**TASK INSTRUCTIONS**
Copy out the part of the piece on rising US long-term rates that starts with "1. How should" and goes on through "of US Treasuries.", word for word.

**PROVIDED PASSAGE**

·····

Is the rise in US long-term rates a turning point for the economy and markets?

March 12, 2021

USA | liberty

By sometimes overanalysing rates on our screens, we tend to forget to look a little further in front of us... Yes, we could rewind and say that rate steepening was obviously going to happen: a US economy that was bound to accelerate with the pace of vaccination, the USD 1.9 trillion fiscal stimulus plan, job creation accelerating, and all this in front of a Fed that struggles to convince markets of its ability and willingness to control the yield curve. But in reality, the truth is that most investors were positioned in the opposite direction until recently, hence the violent adjustment underway… Here is our understanding of the current situation in a few Q&A’s.

1. How should we understand this rise in rates?

There are five explanations for this sudden rise in US long rates:

  1. Inflation expectations - fuelled among other things by base effects - which have progressively recovered since summer 2020.
  2. The US fiscal stimulus plan, which should bolster the recovery this year and is already generating a debate on the risk of overheating among leading economists.
  3. The asset/liability management of banks that has led to hedging against a rise in rates, and a prudential issue in the United States (equity vs. total assets ratios) which could lead to the sale of US Treasuries.
  4. The uncertainty around the Fed. The nature of the debate has changed; the question is no longer knowing if the Fed is doing enough to support the economy, but whether it is willing and has the ability to control the rise in long term interest rates by adapting its asset purchase program (which is still not visible to date).
  5. Hence the last explanation: investors have hedged against this risk by selling the US curve, which has amplified the February steepening movement.

Certain aspects (such as technical effects on inflation and the tendency of markets to overreact) suggest that stabilisation can be achieved in the short term. However, other medium term factors (the impact of the US stimulus plan, the fall in unemployment and the reopening of the economy) can lead to renewed steepening after this stabilisation phase.

2. Is this rise in long-term rates a really problem? What are the implications?

The answer depends on whose perspective we take.

From the point of view of the real economy, this steepening of the yield curve is still relatively insignificant in terms of impact on the cycle. The immediate benefits of the recovery plan on domestic demand are much greater than the effects of tightening on investment caused by the rise in long-term rates in the medium term. However, if this boom in demand is limited to 2021, and anticipated demand stops growing and financing conditions become less attractive, the risk would be that the premature rise in long-term interest rates would break the recovery in investment. Nevertheless, we can consider that today we are far from this latter point with 10-year yields at 1.5% in the US and close to zero on average in Europe. In fine, everything is a question of real interest rates.

From a market point of view, the observed speed of the recovery is more problematic in the short-term, but this will of course depend on the allocation of one’s equity portfolio. If we were to maintain corporate earnings growth constant, the relationship between stock prices and interest rates is inversed. It is all the more so as the earnings generation is a long distance call. This explains why "growth" stocks (which have been the main driver of equity markets over the past 10 years) are vulnerable to the rise in long-term rates. As long as earnings growth is there, these values can hold their own, but the cumulative risk of a deceleration in the growth outlook and a rise in interest rates could be severely damaging. Conversely, this trend is very favourable to "value" shares (i.e. discounted values), which benefit from both a recovery of the real economy and a rise in interest rates and commodity prices (ex: banking and energy). The latter is therefore an important factor for redistribution, and a source of repositioning and volatility.

·····

**RECORD SET**
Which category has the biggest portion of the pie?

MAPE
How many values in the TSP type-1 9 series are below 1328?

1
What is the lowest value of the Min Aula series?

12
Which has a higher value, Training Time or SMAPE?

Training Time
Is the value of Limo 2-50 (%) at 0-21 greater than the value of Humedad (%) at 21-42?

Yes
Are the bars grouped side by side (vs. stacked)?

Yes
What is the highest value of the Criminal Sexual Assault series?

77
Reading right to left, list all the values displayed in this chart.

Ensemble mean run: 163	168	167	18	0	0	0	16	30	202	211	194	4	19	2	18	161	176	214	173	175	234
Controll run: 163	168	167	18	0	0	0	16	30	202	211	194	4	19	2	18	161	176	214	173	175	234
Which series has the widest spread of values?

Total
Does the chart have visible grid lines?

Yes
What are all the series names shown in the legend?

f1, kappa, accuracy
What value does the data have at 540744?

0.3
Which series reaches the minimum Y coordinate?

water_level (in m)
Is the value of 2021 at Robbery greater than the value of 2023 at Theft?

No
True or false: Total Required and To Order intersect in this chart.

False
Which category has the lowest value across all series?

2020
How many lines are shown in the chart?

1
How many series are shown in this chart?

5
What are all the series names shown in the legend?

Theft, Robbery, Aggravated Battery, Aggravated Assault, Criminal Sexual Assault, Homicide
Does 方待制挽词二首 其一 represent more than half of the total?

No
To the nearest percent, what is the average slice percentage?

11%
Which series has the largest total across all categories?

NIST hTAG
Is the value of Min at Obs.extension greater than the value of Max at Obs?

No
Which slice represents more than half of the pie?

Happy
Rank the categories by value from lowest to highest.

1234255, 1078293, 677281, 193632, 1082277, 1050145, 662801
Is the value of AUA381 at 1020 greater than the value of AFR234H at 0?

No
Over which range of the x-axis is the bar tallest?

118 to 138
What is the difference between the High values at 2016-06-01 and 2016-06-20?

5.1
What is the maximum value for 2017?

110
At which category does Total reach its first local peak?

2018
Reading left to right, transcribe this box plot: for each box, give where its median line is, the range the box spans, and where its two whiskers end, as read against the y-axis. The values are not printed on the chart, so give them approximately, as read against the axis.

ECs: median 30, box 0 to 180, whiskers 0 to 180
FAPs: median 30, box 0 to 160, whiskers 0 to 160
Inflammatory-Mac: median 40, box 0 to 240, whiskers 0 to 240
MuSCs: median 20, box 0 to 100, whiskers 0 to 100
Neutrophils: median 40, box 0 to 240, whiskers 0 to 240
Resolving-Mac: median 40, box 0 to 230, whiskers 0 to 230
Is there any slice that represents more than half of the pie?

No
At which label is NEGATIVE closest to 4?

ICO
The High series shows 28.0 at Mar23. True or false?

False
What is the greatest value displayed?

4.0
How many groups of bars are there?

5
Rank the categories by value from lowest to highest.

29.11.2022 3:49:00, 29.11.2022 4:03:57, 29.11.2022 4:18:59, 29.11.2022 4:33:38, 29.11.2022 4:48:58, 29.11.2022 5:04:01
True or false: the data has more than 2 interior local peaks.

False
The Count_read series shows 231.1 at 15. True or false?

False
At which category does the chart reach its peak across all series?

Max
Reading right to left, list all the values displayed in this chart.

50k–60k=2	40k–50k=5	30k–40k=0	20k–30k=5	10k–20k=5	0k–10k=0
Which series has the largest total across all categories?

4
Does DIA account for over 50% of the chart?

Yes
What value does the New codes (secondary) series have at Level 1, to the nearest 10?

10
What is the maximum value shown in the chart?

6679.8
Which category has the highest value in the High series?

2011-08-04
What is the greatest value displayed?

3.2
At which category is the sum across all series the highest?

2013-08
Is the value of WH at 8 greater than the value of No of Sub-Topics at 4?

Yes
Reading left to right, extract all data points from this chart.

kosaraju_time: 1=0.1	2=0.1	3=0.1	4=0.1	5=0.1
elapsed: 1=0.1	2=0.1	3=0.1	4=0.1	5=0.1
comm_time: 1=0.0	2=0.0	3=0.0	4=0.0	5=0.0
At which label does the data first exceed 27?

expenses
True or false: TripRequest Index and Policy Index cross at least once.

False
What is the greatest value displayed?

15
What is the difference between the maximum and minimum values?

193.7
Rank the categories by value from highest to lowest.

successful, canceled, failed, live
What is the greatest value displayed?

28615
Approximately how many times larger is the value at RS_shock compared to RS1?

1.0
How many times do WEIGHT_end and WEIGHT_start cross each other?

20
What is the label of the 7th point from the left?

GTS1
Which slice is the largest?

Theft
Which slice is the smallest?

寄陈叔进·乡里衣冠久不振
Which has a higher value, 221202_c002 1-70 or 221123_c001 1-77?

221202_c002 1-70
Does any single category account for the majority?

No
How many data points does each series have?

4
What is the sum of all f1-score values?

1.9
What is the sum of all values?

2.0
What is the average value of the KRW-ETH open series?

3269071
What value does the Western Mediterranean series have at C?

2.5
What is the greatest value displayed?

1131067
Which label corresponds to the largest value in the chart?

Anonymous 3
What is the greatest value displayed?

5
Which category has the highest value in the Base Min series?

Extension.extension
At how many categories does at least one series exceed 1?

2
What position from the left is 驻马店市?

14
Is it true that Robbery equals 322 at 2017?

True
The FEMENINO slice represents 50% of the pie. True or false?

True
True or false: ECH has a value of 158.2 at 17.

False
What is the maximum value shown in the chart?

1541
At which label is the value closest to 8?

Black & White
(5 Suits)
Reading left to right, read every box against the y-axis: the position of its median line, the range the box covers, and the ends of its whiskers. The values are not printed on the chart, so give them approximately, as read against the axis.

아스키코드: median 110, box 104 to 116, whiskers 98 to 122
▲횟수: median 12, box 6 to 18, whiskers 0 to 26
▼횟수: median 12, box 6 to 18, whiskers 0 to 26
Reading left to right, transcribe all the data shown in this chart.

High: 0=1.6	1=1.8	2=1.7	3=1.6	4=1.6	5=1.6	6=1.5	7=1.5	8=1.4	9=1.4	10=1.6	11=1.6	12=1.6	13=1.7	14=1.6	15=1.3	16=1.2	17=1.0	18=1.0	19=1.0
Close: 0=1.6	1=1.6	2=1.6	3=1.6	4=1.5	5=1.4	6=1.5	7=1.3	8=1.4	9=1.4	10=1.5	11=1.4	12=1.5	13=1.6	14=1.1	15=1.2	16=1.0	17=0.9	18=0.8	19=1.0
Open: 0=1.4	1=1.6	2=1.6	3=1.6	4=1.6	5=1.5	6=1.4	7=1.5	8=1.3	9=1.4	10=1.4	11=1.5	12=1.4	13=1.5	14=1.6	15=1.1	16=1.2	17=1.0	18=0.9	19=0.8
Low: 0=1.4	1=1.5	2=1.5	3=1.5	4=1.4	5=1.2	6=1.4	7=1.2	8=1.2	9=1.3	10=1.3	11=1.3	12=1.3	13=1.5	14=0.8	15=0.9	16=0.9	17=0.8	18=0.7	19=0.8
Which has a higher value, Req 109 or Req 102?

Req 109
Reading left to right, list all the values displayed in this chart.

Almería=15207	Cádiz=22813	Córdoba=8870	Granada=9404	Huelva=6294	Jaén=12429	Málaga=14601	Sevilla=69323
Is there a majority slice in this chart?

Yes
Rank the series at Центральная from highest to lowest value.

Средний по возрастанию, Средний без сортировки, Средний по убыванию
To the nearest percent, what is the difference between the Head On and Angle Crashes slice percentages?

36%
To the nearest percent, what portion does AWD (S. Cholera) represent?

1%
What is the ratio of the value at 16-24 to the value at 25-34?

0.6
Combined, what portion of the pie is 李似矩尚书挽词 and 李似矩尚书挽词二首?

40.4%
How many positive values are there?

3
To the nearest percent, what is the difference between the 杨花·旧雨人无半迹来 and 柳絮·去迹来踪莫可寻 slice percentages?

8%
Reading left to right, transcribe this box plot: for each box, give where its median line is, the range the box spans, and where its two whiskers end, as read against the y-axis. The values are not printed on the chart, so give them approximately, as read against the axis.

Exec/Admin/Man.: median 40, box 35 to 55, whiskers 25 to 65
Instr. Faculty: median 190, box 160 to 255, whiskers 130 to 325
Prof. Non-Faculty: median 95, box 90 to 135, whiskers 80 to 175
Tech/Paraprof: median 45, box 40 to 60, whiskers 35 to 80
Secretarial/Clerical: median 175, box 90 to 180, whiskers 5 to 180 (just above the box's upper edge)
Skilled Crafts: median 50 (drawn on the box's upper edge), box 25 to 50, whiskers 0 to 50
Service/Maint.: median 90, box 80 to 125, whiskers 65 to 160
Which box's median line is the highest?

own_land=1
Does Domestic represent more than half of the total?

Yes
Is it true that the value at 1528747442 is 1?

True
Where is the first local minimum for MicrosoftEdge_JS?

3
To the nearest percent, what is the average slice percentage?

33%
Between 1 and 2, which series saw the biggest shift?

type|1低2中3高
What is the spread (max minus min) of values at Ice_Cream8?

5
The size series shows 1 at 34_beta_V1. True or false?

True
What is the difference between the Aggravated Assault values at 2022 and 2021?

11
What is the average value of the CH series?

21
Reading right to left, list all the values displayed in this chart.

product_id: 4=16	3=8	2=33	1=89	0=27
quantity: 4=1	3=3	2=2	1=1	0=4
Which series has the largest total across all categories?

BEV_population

·····

**SOLUTION**
1. How should we understand this rise in rates?

There are five explanations for this sudden rise in US long rates:

  1. Inflation expectations - fuelled among other things by base effects - which have progressively recovered since summer 2020.
  2. The US fiscal stimulus plan, which should bolster the recovery this year and is already generating a debate on the risk of overheating among leading economists.
  3. The asset/liability management of banks that has led to hedging against a rise in rates, and a prudential issue in the United States (equity vs. total assets ratios) which could lead to the sale of US Treasuries.